◆ TEXT EXCERPT:

-- -- --

If someone is fired from a start-up that just has some kind of nebulous speculated future value, it doesn’t mean they lacked skills — they might have been successfully creating some part of it. The market just has decided that what they were working on might not actually have that nebulous future value.

They might be able to for example go work for a company that produces objects, and then sells them to consumers in exchange for money. Then the value of their skills will be a little more obvious I guess.


How many engineers feel restricted by management? Putting them in smaller and more flexible companies can help them shine and finally put their experience to full use


You are assuming that in these companies the managers are a completely separate class, but the truth is in most of big tech most senior developers / architects feed directly into product roadmap and management. In fact most of big tech make a point of trying not to hire pure managerial folks.

In other words it is not purely management who are responsible for most user-hostile interfaces, ethically dubious business models (how to optimise gaming addiction) or bloated infrastructure (kubernetes when it is not needed,...), highly-skilled tech folks need to own up for these low-interest rate phenomena as well.


> Why would redistributing 'skills' that lead other companies to lose cash [...] help [...]?

My guess at the parent commenter's presupposition would be that they had been overpaid and will now be forced to work for normal wages. At those lower wages, it might become economical to employ them, while those same people weren't economical at silicon-valley-scale wages.


I think the companies got worse because they changed organizationally, not because their programmers got worse.


Part of the problem is they hired way too many non-programmers. Became like construction work with one guy working and 4 planning around.


That seems plausible to me, at least in some cases. I don't know the full picture in other companies, but in the case of Meta/Facebook, the company actually asked managers to transition to individual contributor jobs.


Why do you believe this was a widespread problem?

-- -- --

◆ STORED DATA:
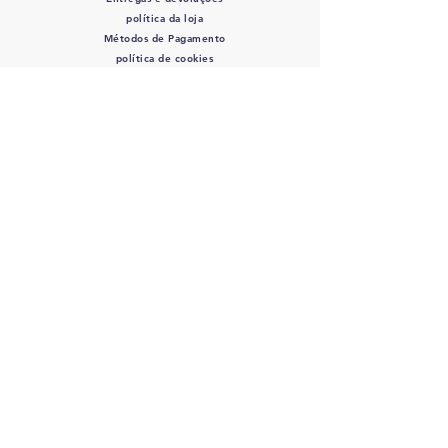
política da loja
Métodos de Pagamento
política de cookies
SIGA-NOS
Mordidas de Rocco
- CPF/CNPJ:
12.345.678
/0000-01 - Av. Bernardino de
Campos, 98 São Paulo, SP
12345-678
-
info@meusite.com
Telefone:
(11) 3456-7890
Orçamento entrega 2 - 5 dias úteis
©2035 por Rocco's Bites.
Orgulhosamente criado com
wix.com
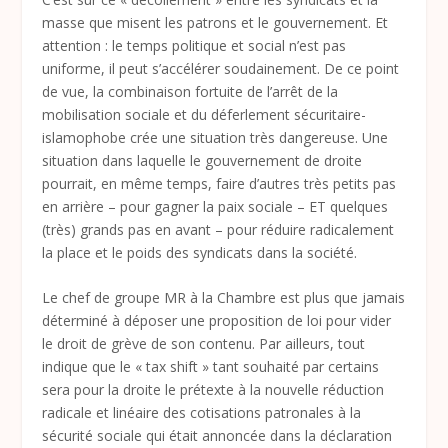
masse que misent les patrons et le gouvernement. Et
attention : le temps politique et social n’est pas
uniforme, il peut s’accélérer soudainement. De ce point
de vue, la combinaison fortuite de l’arrêt de la
mobilisation sociale et du déferlement sécuritaire-
islamophobe crée une situation très dangereuse. Une
situation dans laquelle le gouvernement de droite
pourrait, en même temps, faire d’autres très petits pas
en arrière – pour gagner la paix sociale – ET quelques
(très) grands pas en avant – pour réduire radicalement
la place et le poids des syndicats dans la société.
Le chef de groupe MR à la Chambre est plus que jamais
déterminé à déposer une proposition de loi pour vider
le droit de grève de son contenu. Par ailleurs, tout
indique que le « tax shift » tant souhaité par certains
sera pour la droite le prétexte à la nouvelle réduction
radicale et linéaire des cotisations patronales à la
sécurité sociale qui était annoncée dans la déclaration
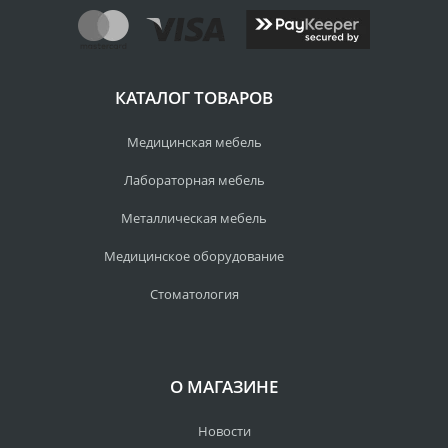
КАТАЛОГ ТОВАРОВ
Медицинская мебель
Лабораторная мебель
Металлическая мебель
Медицинское оборудование
Стоматология
О МАГАЗИНЕ
Новости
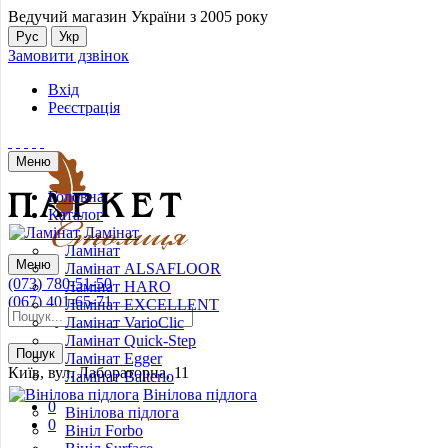
Ведучий магазин України з 2005 року
Рус
Укр
Замовити дзвінок
Вхід
Реєстрація
Меню
Головна
Каталог
Ламінат
Ламінат
Меню
Ламінат ALSAFLOOR
(073) 780-51-50
Ламінат HARO
(067) 401-65-71
Ламінат EXCELLENT
Київ, вул. Лабораторна, 11
Ламінат VarioClic
Ламінат Quick-Step
Пошук
Ламінат Egger
Київ, вул. Лабораторна, 11
Ламінат Balterio
Вінілова підлога
0
Вінілова підлога
0
Вініл Forbo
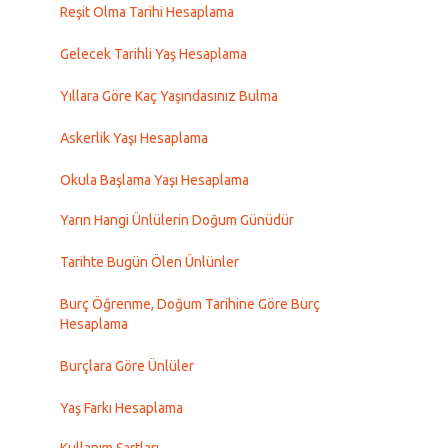
Reşit Olma Tarihi Hesaplama
Gelecek Tarihli Yaş Hesaplama
Yıllara Göre Kaç Yaşındasınız Bulma
Askerlik Yaşı Hesaplama
Okula Başlama Yaşı Hesaplama
Yarın Hangi Ünlülerin Doğum Günüdür
Tarihte Bugün Ölen Ünlünler
Burç Öğrenme, Doğum Tarihine Göre Burç
Hesaplama
Burçlara Göre Ünlüler
Yaş Farkı Hesaplama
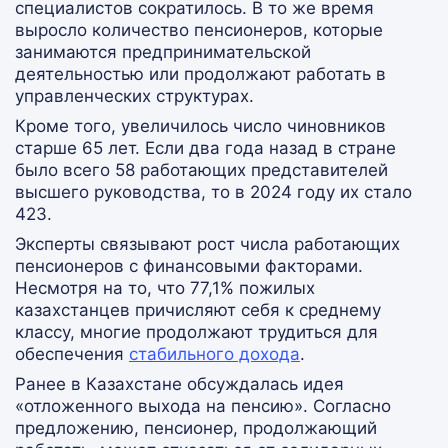
специалистов сократилось. В то же время
выросло количество пенсионеров, которые
занимаются предпринимательской
деятельностью или продолжают работать в
управленческих структурах.
Кроме того, увеличилось число чиновников
старше 65 лет. Если два года назад в стране
было всего 58 работающих представителей
высшего руководства, то в 2024 году их стало
423.
Эксперты связывают рост числа работающих
пенсионеров с финансовыми факторами.
Несмотря на то, что 77,1% пожилых
казахстанцев причисляют себя к среднему
классу, многие продолжают трудиться для
обеспечения
стабильного дохода
.
Ранее в Казахстане обсуждалась идея
«отложенного выхода на пенсию». Согласно
предложению, пенсионер, продолжающий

-- -- --

◆ YOUR TASKS:
a - In the tech-layoff discussion, what did Meta/Facebook ask its managers to do?
b - Please transcribe the tech-layoff discussion between "My guess at" and "at silicon-valley-scale wages.", inclusive.

◆ ANSWERS GIVEN:
a - It asked them to transition to individual contributor jobs.

b -
My guess at the parent commenter's presupposition would be that they had been overpaid and will now be forced to work for normal wages. At those lower wages, it might become economical to employ them, while those same people weren't economical at silicon-valley-scale wages.